A year ago, I would have woken her and we would have spent the wee hours bemoaning the state of our country over drinks, but I let her sleep on.
The following morning, I could tell the end loomed near, because despite sitting up, she didn’t even ask about the election.
Finally, after morning meds and a good half-hour spent making her comfortable, I prodded. “Guess you heard?”
Engaging on Facebook remained one of the few joys Helen had left. The tablet lay beside her, but she only looked at it and then up at me. She hadn’t checked it yet.
Apparently, my expression said it all.
“No,” she said, the sound painful to hear, long and cracked.
A flush of heat rolled over me, from inside out. “Not even close. They didn’t even have to count Arizona.”
Who knows why I put it like this—delivering such terrible news to a dying woman. Perhaps a part of me needed to share my misery.
But then her face caved in on itself, and her chin dimpled with budding tears. She aged a decade past her forty years, as if dying young weren’t punishment enough.
I reneged. “I’m joking of course,” I told her, and despite a sickening knot in my throat that shallowed my breathing and refused to let me swallow, I smiled.
Helen put a hand over her heart and slumped forward. “That was so mean,” she said, but a return smile broke through her dismay. She reached for the tablet, but I pulled it from under her hand.

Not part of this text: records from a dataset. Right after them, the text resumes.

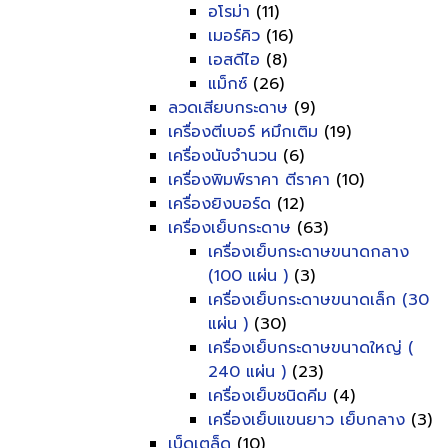
อโรม่า
(11)
เมอร์คิว
(16)
เอสดีไอ
(8)
แม็กซ์
(26)
ลวดเสียบกระดาษ
(9)
เครื่องตีเบอร์ หมึกเติม
(19)
เครื่องนับจำนวน
(6)
เครื่องพิมพ์ราคา ตีราคา
(10)
เครื่องยิงบอร์ด
(12)
เครื่องเย็บกระดาษ
(63)
เครื่องเย็บกระดาษขนาดกลาง
(100 แผ่น )
(3)
เครื่องเย็บกระดาษขนาดเล็ก (30
แผ่น )
(30)
เครื่องเย็บกระดาษขนาดใหญ่ (
240 แผ่น )
(23)
เครื่องเย็บชนิดคีม
(4)
เครื่องเย็บแขนยาว เย็บกลาง
(3)
เบ็ดเตล็ด
(10)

“Plenty of time for that later,” I said. “You’ve got company this morning, remember?”
Soon family would arrive to deliver their good-byes. All rural desert-dwellers, all His supporters even if unsure why, except having a vague notion that it was what their church wanted.

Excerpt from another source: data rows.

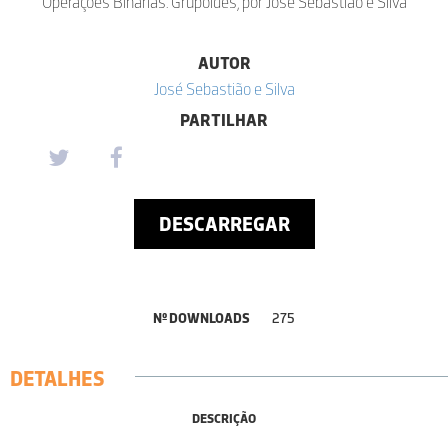
Operações Binárias. Grupóides, por José Sebastião e Silva
AUTOR
José Sebastião e Silva
PARTILHAR
DESCARREGAR
Nº DOWNLOADS
275
DETALHES
DESCRIÇÃO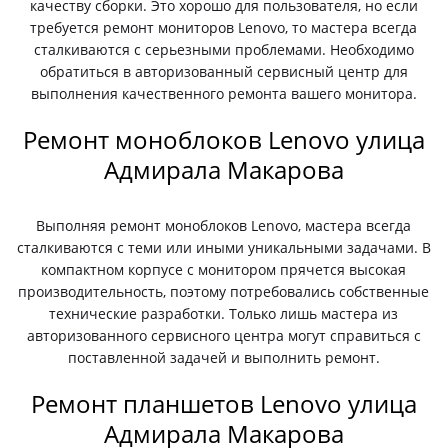
качеству сборки. Это хорошо для пользователя, но если
требуется ремонт мониторов Lenovo, то мастера всегда
сталкиваются с серьезными проблемами. Необходимо
обратиться в авторизованный сервисный центр для
выполнения качественного ремонта вашего монитора.
Ремонт моноблоков Lenovo улица
Адмирала Макарова
Выполняя ремонт моноблоков Lenovo, мастера всегда
сталкиваются с теми или иными уникальными задачами. В
компактном корпусе с монитором прячется высокая
производительность, поэтому потребовались собственные
технические разработки. Только лишь мастера из
авторизованного сервисного центра могут справиться с
поставленной задачей и выполнить ремонт.
Ремонт планшетов Lenovo улица
Адмирала Макарова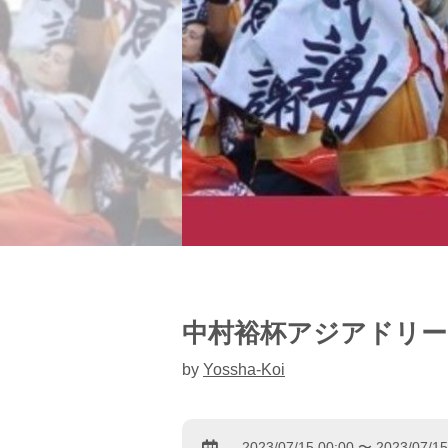
中村裕杯アジアドリーム
by
Yossha-Koi
2023/07/15 00:00 〜 2023/07/15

I’d catch them in the foyer, give orders to maintain my deception. Her brother would push back the hardest. Even as Helen spent the last of her energy campaigning, burned out her once-great wit on countering social media bigotry, her brother espoused how his candidate would make this country great again, his rhetoric as lacking specifics as the toupeed man himself. He’d want to gloat, even at Helen’s deathbed. But not today. Today, she wins.